Items from a data source

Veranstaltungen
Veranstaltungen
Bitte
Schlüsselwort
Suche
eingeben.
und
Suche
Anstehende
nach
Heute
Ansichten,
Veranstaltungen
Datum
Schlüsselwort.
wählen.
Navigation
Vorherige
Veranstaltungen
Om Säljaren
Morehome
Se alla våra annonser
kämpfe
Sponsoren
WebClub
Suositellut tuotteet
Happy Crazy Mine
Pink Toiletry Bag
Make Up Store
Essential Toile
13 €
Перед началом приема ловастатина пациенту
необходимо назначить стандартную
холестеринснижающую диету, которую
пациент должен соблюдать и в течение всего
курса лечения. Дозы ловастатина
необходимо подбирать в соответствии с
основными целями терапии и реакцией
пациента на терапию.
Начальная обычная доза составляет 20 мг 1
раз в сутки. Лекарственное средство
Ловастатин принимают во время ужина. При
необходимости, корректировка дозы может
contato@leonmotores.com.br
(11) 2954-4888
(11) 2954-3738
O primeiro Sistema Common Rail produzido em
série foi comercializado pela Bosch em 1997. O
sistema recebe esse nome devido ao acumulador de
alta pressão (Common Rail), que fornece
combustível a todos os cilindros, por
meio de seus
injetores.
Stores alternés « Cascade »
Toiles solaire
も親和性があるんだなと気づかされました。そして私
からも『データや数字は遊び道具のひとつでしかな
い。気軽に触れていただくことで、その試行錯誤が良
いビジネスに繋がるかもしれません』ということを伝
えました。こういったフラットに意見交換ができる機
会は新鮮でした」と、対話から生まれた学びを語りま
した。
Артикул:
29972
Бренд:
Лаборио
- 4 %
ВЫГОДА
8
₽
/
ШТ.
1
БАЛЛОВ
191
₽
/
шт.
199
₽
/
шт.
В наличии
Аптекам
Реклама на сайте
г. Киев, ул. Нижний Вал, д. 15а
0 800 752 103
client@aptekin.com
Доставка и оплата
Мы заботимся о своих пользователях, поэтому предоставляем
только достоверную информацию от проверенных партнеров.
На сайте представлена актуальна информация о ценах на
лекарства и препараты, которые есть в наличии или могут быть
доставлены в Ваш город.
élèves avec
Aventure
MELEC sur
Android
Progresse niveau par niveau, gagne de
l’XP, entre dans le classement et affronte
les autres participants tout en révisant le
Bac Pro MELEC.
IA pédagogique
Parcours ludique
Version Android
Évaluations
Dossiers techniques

_The problem_:
Lines after the one containing "série foi comercializado" are not part of the task. Output the entries exactly from their first line through that one.

_Solved problem_:
Veranstaltungen
Veranstaltungen
Bitte
Schlüsselwort
Suche
eingeben.
und
Suche
Anstehende
nach
Heute
Ansichten,
Veranstaltungen
Datum
Schlüsselwort.
wählen.
Navigation
Vorherige
Veranstaltungen
Om Säljaren
Morehome
Se alla våra annonser
kämpfe
Sponsoren
WebClub
Suositellut tuotteet
Happy Crazy Mine
Pink Toiletry Bag
Make Up Store
Essential Toile
13 €
Перед началом приема ловастатина пациенту
необходимо назначить стандартную
холестеринснижающую диету, которую
пациент должен соблюдать и в течение всего
курса лечения. Дозы ловастатина
необходимо подбирать в соответствии с
основными целями терапии и реакцией
пациента на терапию.
Начальная обычная доза составляет 20 мг 1
раз в сутки. Лекарственное средство
Ловастатин принимают во время ужина. При
необходимости, корректировка дозы может
contato@leonmotores.com.br
(11) 2954-4888
(11) 2954-3738
O primeiro Sistema Common Rail produzido em
série foi comercializado pela Bosch em 1997. O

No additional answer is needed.